Although a mechanism was created at the UN climate talks in Warsaw 2013 to address such losses, negotiators have not done much more than research on real-world options despite growing calls to put them into practice.

New types of finance are in high demand to help countries rebuild after disasters and relocate vulnerable communities from flood-prone areas.

However, rich countries have so far resisted any pressure to increase insurance coverage for extreme weather.

Last week, the Scottish government set a precedent by announcing it would provide £1 million ($1.35 million) to help poor communities address loss and damage by repairing and rebuilding after climate-related disasters, such as flooding and wildfires.

At the Glasgow talks, groups of least-developed countries and small island states are pressing hard for an official green-light to establish some kind of global loss and damage funding stream, ideally at next year’s climate summit.

On Sunday, a list of possible points that could be included in a final decision agreed at COP26 was released, in time for discussion by ministers in the talks’ second and last week.

But on the theme of loss and damage, it mentioned only the “need for increased and additional financial support”.
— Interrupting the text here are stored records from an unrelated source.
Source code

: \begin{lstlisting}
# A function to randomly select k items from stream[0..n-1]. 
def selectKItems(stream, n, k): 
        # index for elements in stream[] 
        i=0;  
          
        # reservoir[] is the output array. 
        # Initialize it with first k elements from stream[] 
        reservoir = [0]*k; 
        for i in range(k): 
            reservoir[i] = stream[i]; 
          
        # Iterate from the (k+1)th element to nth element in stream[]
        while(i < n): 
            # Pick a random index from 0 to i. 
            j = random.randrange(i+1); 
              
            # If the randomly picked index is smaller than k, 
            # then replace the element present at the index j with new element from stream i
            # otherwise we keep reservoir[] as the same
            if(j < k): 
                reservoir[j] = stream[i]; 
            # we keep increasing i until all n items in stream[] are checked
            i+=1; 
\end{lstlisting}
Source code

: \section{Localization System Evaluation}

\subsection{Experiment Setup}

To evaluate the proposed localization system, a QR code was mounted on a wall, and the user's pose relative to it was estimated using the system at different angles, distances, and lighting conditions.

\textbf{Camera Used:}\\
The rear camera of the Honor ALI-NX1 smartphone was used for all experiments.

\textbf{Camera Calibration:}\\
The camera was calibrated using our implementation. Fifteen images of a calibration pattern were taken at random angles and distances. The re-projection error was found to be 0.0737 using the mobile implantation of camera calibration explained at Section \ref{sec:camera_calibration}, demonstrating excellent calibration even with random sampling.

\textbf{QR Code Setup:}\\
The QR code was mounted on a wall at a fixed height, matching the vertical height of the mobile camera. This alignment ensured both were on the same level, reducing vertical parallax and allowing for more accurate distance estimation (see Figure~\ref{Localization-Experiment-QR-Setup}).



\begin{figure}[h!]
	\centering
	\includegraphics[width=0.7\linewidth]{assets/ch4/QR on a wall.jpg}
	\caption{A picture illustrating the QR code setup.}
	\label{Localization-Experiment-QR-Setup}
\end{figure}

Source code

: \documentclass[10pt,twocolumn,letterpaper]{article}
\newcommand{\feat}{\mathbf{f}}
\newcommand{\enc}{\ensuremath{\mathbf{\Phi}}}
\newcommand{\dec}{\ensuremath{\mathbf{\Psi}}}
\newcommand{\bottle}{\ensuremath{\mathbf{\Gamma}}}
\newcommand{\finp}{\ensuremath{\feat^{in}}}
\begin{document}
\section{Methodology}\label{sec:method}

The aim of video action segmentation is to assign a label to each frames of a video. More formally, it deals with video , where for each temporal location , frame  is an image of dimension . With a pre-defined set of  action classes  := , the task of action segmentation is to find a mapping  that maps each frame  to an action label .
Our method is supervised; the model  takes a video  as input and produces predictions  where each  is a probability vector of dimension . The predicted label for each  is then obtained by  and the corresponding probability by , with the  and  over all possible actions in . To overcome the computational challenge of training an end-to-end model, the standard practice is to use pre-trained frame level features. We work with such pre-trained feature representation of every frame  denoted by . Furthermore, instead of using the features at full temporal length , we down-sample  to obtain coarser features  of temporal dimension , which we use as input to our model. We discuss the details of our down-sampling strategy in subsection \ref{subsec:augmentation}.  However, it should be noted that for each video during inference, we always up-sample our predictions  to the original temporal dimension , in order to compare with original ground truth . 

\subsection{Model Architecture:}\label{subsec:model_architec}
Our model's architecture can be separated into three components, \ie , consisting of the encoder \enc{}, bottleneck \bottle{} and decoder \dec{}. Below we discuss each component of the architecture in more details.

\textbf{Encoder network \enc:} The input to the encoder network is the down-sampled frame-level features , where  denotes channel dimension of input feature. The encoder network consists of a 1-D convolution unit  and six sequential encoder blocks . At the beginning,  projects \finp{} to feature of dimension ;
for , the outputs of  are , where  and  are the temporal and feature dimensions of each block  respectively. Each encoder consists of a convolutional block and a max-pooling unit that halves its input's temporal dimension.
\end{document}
This is unlikely to be accepted by negotiators from fragile countries, but it does signal a decrease in opposition by wealthy nations.

Yamide Dagnet, director of climate negotiations for the World Resources Institute, a US-based think-thank, said the proposal was weak and finance issues broadly were now “the elephant in the room”.

A source of deep frustration at the talks is that rich nations have not fulfilled their pledge to raise $100 million a year starting 2020 to boost clean electricity and help vulnerable communities adapt to climate shifts.

In the Paris Agreement, countries said they would aim for a balance in funding between cutting emissions and measures to adapt to a warmer world — but only about a quarter of finance so far has gone to adaptation efforts.

Bhutan’s Sonam P. Wangdi, who chairs the group of least developed countries at COP26, told Britain’s Observer newspaper on Sunday that adaptation “is extremely important”.

“We need to adapt now, and for that we need money. However, that money is not currently coming. How it’s going to come, I don’t know,” he added.

Glemarec is a GCF head. He sees the urgent need to help countries affected by climate changes and the pandemic.

“When you have people in such dire straits, don’t make them wait,” he said.